I'm trying to modify a program that uses the Estimator class in TensorFlow (v1.10) and I would like to access the evaluation metric results every time evaluation occurs so that I can copy the checkpoint files only when a new maximum has been achieved.
One idea I had was to create a class inheriting from SessionRunHook
, doing the work I want in the after_run
method. According to the documentation I can specify what is passed to after_run
using before_run
. However I cannot find a way to access the evaluation metrics results I want from the information passed in to before_run
.
I looked into the Estimator
code and it appears that it is writing the results to a summary file so another idea I had was to read this back in the after_run
method, but the summary api doesn't seem to provide any read operations.
Are there any other ways I can achieve what I want to do? Not using the Estimator
class is not an option as that would involve drastic changes to the code I'm working with.
Checkpoints are not the same as exporting.

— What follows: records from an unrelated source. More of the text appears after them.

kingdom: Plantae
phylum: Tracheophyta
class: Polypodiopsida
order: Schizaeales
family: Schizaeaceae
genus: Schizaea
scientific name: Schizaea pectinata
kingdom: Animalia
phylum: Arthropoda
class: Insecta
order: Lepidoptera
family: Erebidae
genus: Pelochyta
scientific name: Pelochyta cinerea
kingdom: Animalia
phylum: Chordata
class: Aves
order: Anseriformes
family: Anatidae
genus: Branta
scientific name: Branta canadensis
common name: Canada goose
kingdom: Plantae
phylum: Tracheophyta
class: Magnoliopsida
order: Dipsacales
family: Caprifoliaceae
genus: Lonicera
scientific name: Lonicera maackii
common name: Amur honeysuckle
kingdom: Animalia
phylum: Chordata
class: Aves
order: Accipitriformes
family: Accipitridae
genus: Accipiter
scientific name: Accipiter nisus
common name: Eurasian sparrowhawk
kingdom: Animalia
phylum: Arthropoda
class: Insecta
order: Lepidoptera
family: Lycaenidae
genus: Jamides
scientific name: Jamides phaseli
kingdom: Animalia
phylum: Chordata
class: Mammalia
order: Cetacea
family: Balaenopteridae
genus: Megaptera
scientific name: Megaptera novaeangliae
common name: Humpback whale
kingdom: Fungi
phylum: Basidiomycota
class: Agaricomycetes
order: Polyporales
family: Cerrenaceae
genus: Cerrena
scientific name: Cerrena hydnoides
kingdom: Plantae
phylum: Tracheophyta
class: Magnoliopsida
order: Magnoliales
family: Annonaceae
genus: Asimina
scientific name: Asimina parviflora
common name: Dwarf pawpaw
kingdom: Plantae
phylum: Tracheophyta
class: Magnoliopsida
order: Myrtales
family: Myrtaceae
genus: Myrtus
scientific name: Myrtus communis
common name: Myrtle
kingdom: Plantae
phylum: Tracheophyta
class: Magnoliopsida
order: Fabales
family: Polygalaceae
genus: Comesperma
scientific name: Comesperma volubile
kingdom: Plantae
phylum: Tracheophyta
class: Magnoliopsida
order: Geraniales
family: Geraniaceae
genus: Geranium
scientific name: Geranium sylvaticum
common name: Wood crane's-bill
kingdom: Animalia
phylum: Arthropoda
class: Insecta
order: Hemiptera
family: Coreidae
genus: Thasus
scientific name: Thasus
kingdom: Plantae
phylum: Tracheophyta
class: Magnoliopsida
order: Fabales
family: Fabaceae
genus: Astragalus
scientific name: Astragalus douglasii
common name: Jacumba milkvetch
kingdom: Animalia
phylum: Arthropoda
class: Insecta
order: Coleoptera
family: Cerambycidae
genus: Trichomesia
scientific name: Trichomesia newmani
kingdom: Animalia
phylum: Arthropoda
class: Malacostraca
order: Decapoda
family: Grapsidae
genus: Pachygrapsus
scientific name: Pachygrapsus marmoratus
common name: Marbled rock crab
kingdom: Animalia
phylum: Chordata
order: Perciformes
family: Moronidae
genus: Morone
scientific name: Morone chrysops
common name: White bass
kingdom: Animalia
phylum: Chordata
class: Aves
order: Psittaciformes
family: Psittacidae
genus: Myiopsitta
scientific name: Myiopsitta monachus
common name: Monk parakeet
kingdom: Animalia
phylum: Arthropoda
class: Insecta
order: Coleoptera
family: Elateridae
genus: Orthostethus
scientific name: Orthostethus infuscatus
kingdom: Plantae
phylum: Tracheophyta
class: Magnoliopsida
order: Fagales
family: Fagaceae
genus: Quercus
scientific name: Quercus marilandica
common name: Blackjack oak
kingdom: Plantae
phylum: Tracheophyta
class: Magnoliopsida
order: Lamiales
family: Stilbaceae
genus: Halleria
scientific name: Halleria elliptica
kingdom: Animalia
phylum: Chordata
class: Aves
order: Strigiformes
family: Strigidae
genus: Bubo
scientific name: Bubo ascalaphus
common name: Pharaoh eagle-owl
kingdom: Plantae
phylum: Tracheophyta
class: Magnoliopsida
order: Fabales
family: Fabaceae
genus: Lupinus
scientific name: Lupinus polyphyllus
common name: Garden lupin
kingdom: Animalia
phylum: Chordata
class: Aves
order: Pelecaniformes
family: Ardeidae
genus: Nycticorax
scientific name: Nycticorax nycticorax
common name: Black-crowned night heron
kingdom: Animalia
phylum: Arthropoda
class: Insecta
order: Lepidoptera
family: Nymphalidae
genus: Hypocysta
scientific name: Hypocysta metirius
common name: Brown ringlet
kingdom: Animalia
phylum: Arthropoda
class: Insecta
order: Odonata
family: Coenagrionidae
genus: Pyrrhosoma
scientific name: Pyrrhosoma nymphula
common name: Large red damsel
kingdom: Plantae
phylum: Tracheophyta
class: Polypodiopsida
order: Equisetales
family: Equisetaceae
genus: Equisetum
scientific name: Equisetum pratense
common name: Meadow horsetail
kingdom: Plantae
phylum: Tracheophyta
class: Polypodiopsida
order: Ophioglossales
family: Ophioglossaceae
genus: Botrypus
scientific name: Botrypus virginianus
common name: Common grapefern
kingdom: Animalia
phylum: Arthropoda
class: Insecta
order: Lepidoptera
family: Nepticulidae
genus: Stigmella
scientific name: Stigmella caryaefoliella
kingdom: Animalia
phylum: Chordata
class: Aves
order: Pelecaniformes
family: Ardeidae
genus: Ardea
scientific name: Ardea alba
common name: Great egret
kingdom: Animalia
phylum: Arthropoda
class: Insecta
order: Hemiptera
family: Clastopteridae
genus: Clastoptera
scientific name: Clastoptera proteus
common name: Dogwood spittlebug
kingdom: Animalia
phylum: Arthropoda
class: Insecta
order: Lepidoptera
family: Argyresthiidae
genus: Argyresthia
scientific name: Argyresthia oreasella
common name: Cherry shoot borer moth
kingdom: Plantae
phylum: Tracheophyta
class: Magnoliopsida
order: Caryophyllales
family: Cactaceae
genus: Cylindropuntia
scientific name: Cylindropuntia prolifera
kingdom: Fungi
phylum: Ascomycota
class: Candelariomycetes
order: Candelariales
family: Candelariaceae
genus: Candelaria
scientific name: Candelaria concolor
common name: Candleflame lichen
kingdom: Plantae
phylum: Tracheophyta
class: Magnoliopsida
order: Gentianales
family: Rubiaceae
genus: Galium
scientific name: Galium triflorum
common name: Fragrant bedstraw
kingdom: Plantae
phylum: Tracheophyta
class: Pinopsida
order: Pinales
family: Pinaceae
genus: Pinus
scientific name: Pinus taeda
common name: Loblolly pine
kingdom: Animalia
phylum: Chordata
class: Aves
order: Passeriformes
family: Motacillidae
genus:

Checkpoints are about fault-recovery and involve saving the complete training state (weights, global step number, etc.).
In your case I would recommend exporting. The exported model will written to a directory called “exporter” and the serving input function specifies what the end-user will be expected to provide to the prediction service.
You can use the class "Best Exporter" to just export the models that are perfoming best:
https://www.tensorflow.org/api_docs/python/tf/estimator/BestExporter
This class exports the serving graph and checkpoints of the best models.
Also, it performs a model export everytime when the new model is better than any exsiting model.